▸ TEXT EXCERPT:
** Start **
- Born: Frederick Timmins de Cordova October 27, 1910 New York City
- Died: September 15, 2001 (aged 90) Woodland Hills, Los Angeles
- Education: Northwestern University, Harvard Law School
- Occupations: Director, producer

= Fred de Cordova =

American director and producer (1910–2001)

Frederick Timmins de Cordova (October 27, 1910 – September 15, 2001) was an American stage, motion picture and television director and producer. He is best known for his work on The Tonight Show Starring Johnny Carson.

==Early life==
De Cordova was born in New York City, New York, the son of Margaret (née Timmins) and George de Cordova, who worked in the theatre business. George de Cordova was from a Jamaican Sephardic Jewish family related to Julian de Cordova, founder of the DeCordova Museum and Sculpture Park, and Waco, Texas, founder Jacob de Cordova. In his 1988 autobiography, de Cordova described his parents as con artists who, during his early years, lived well and skipped town without paying their bills. In 1931, he received an undergraduate degree in liberal arts from Northwestern University.

==Career==
De Cordova's first theater credit was as a performer in Elmer, the Great (1928). After his graduation from Harvard Law School in 1933, he gained employment in the Shubert Theater organization for the next ten years. He was variously a performer, stage manager, stage director, and finally, dialogue director, the last for Ziegfeld Follies of 1943.

He was a dialogue director in five films, including To Have and Have Not (1944). His first film directing job was Too Young to Know (1945) for Warner Brothers. He directed 23 movies. One of the better known was Bedtime for Bonzo (1951) starring future President Ronald Reagan and a chimpanzee. He also directed Rock Hudson, Errol Flynn, Tony Curtis, Audie Murphy, Yvonne de Carlo, Bob Hope, and Humphrey Bogart. Much of his career was at Universal Studios, where he was known for turning out entertaining pictures quickly, even with difficult actors, and on a low budget. His last film was Frankie and Johnny (1966) starring Elvis Presley.

De Cordova turned to directing television when there was less call for low-budget movies to serve as the second half of a double feature. His skills were perfect for TV. His TV career began in 1950 with directing The Jack Benny Program, on which he was played several times by actor Ross Elliott. Other programs he directed include The George Burns and Gracie Allen Show, The Bob Cummings Show, The George Gobel Show, December Bride, Leave It to Beaver, My Three Sons (108 episodes), and The Smothers Brothers Show. He directed and/or produced more than 500 TV series or segments. He produced The Tonight Show Starring Johnny Carson starting in 1970 using the name Fred de Cordova.

He became producer of the show in 1970 and executive producer in 1984. In a 1981 interview, he described his job as "chief traffic cop, talent scout, No. 1 fan and critic all rolled into one". De Cordova was described as ".. a large, looming, beaming man with horn-rimmed glasses, an Acapulcan tan, and an engulfing handshake that is a contract in itself, complete with small print and an option for renewal on both sides." He was executive producer when the final Carson Tonight Show signed off on May 22, 1992. He won five Emmys for his work on the show.
** End **
▸ WRITTEN REQUEST 1:
According to the Fred de Cordova biography, what was the first film he directed?
▸ WRITTEN REQUEST 2:
Write a continuation of the Fred de Cordova biography, starting after its final sentence.

▸ PROVIDED MATERIAL:
** Start **
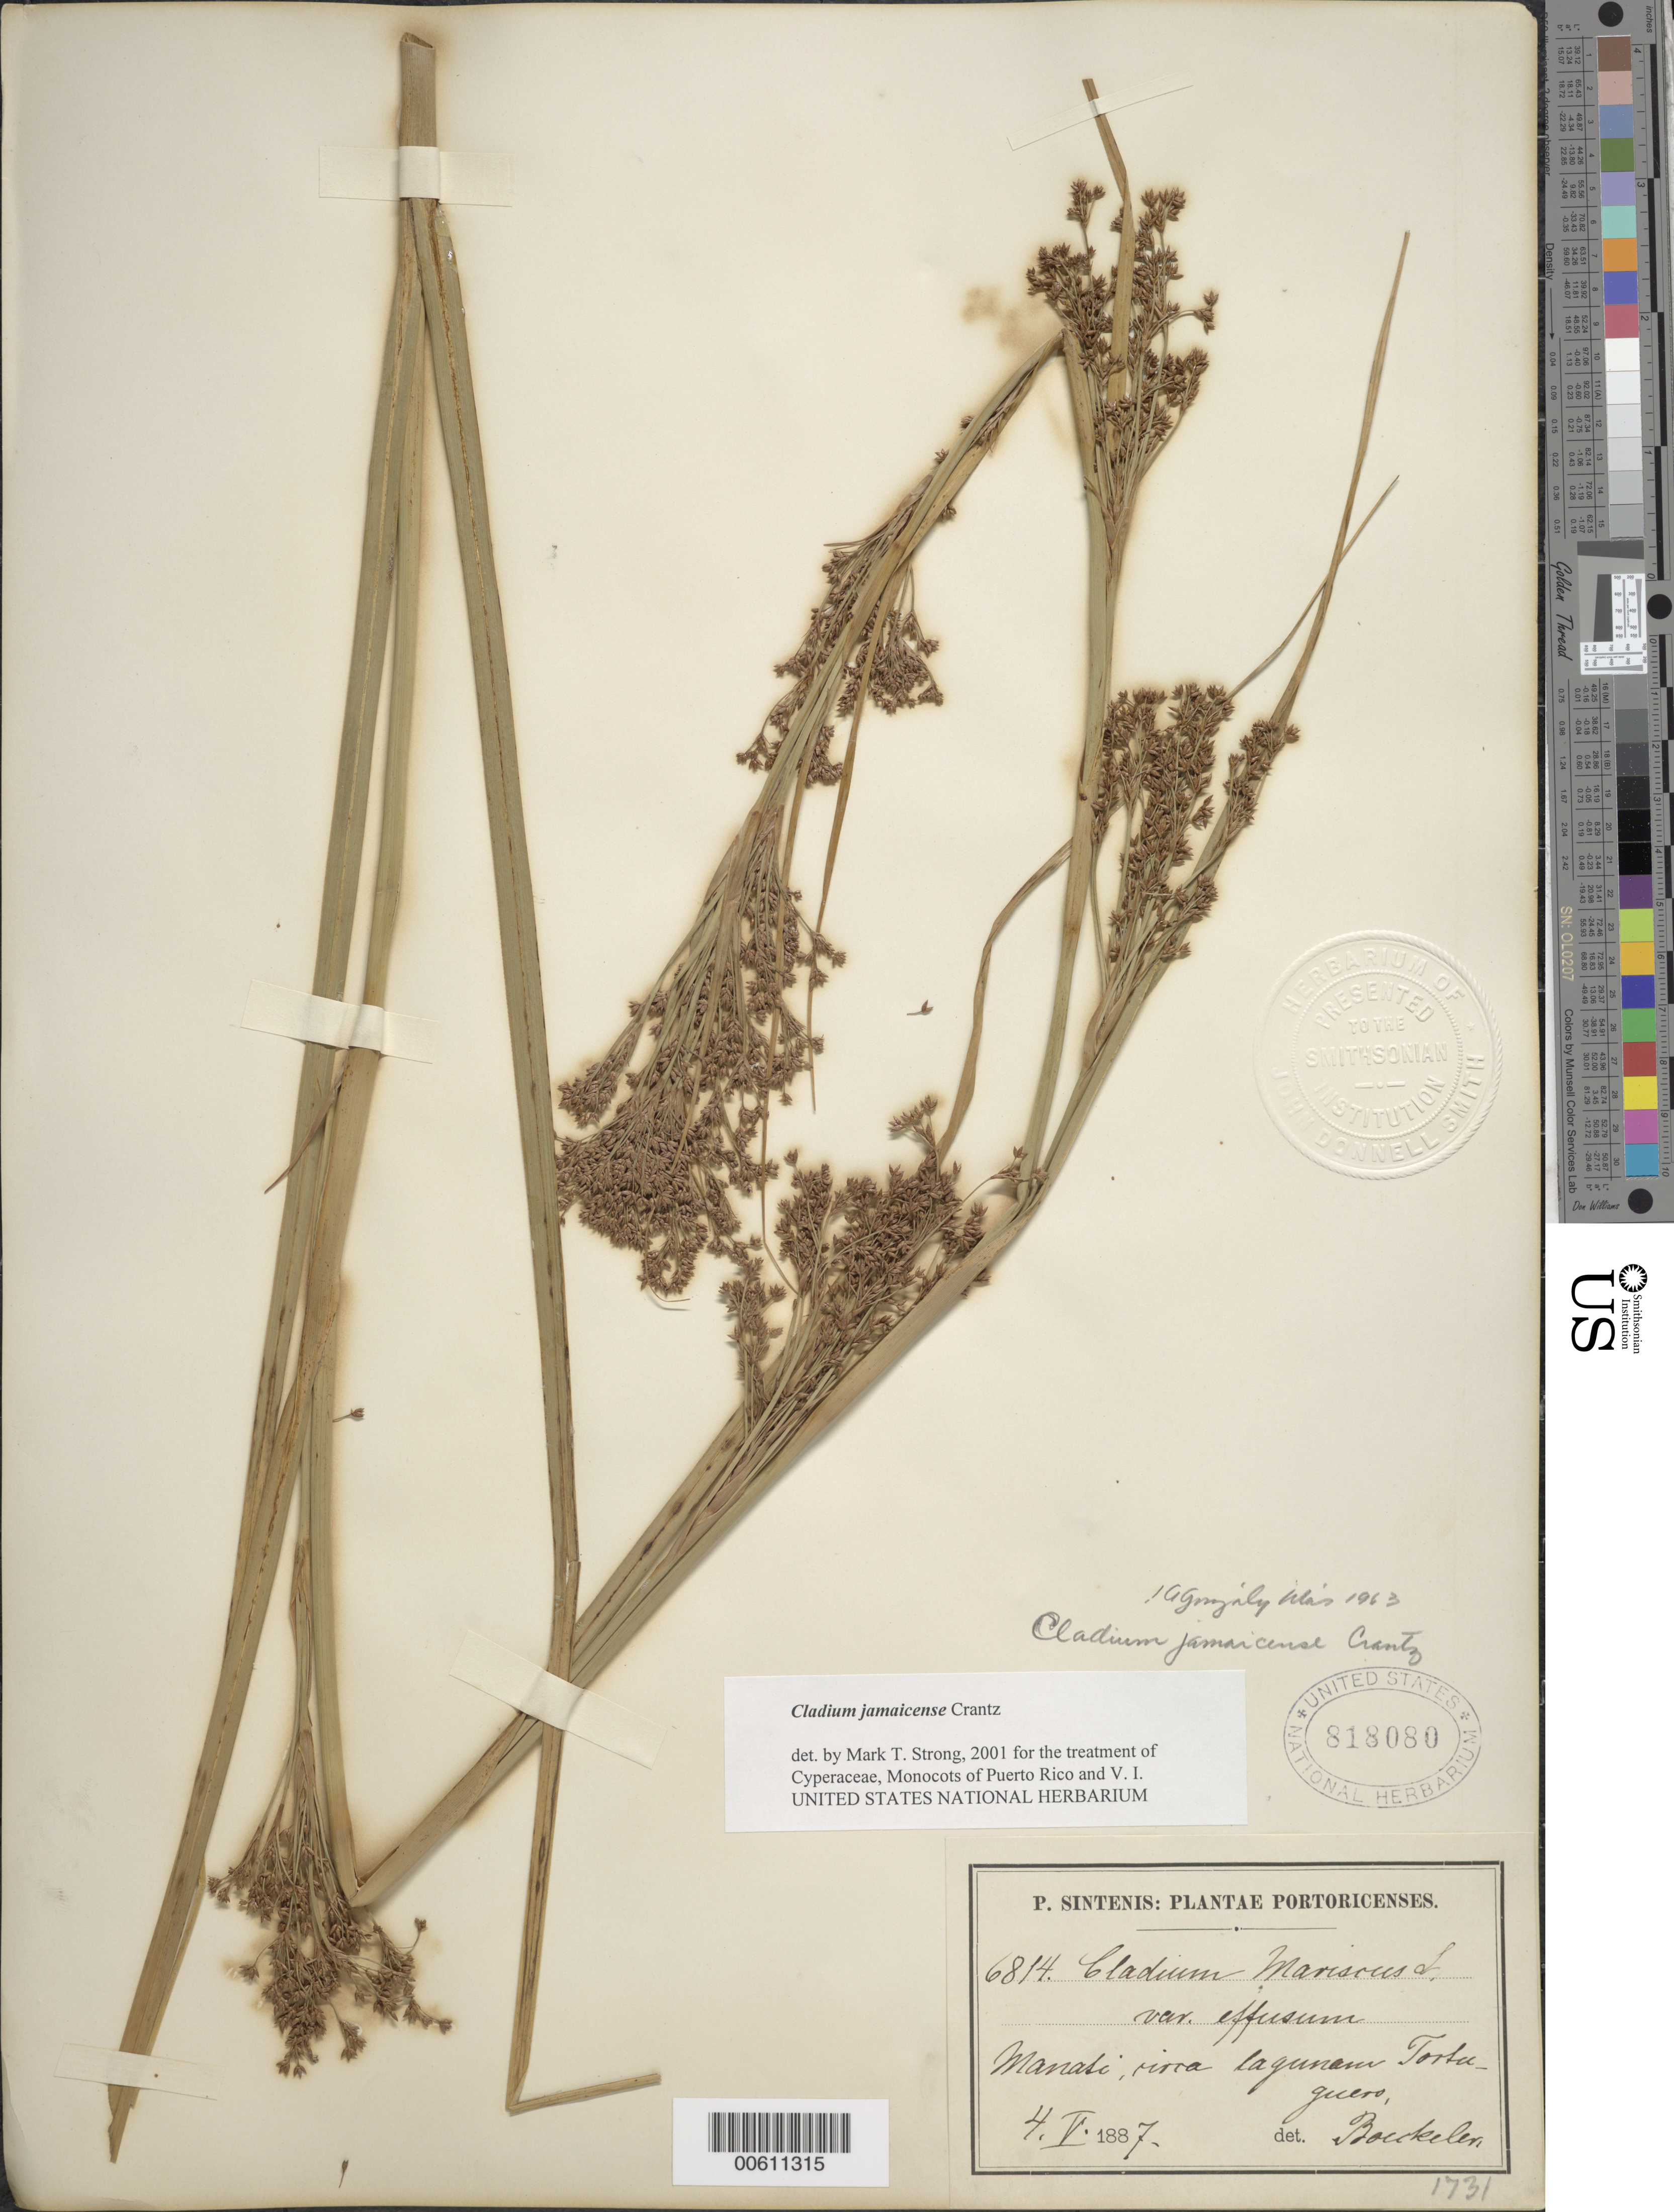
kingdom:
** End **
** Start **
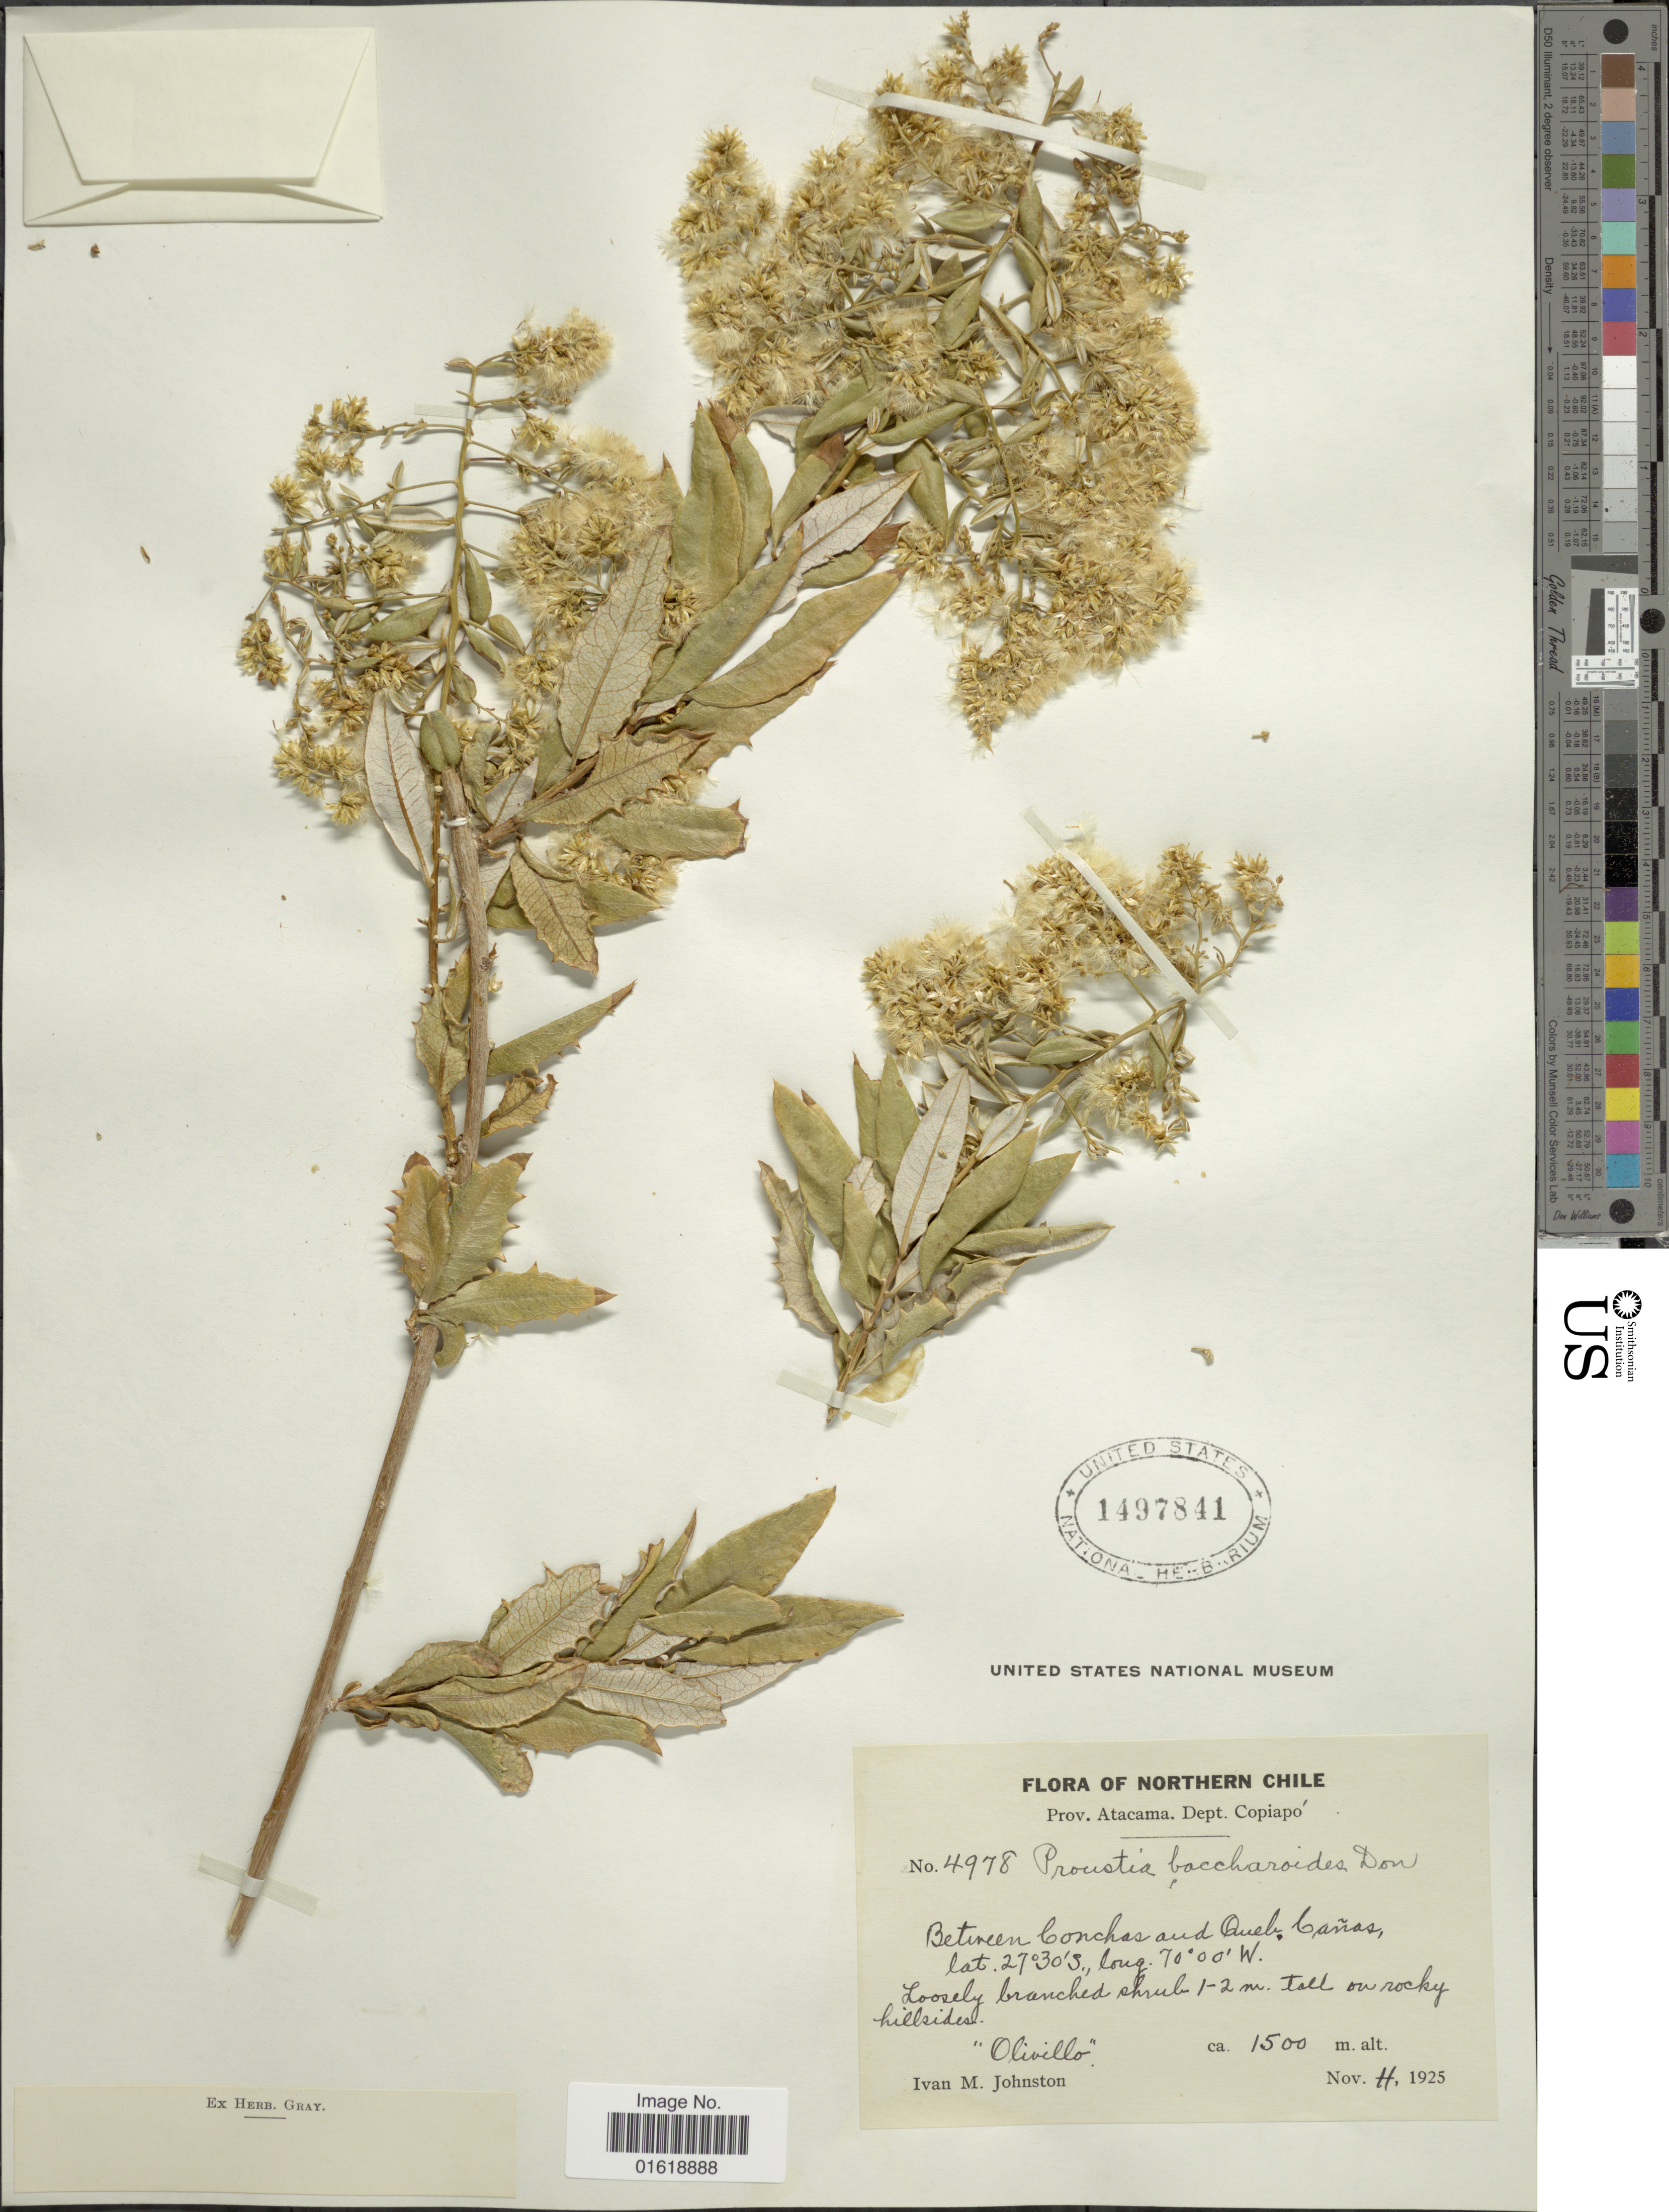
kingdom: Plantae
** End **
▸ WRITTEN ANSWER 1:
Too Young to Know (1945), for Warner Brothers.

▸ WRITTEN ANSWER 2:
During tapings of the Tonight Show, de Cordova would sit in a chair just beyond the guests' couch so that he could cue Carson directly and speak with him during commercial breaks. By the 1980s, Carson would occasionally speak to de Cordova during the show, although usually the moment would pass so quickly that there would be no time to give de Cordova a microphone or catch him on camera.

These awkward exchanges became an object of parody. An episode of SCTV aired in 1981 featured a sketch of "The Freddie de Cordova Show". The segment was almost an exact copy of the Tonight Show, except the host's desk was empty; de Cordova conducted all of his interviews from his usual perch off-camera. On the real program in 1988, as a takeoff on the installation of lights in Wrigley Field, Carson ceremonially installed a light on the edge of the set so that de Cordova could finally be seen.

In June 1991, Carson's son Ricky was killed in an automobile accident. A month later, Carson paid tribute to his son at the end of a show. De Cordova was concerned that the show was going long and gave Carson the "wrap it up" sign. Carson was so infuriated that he no longer allowed de Cordova on the studio floor.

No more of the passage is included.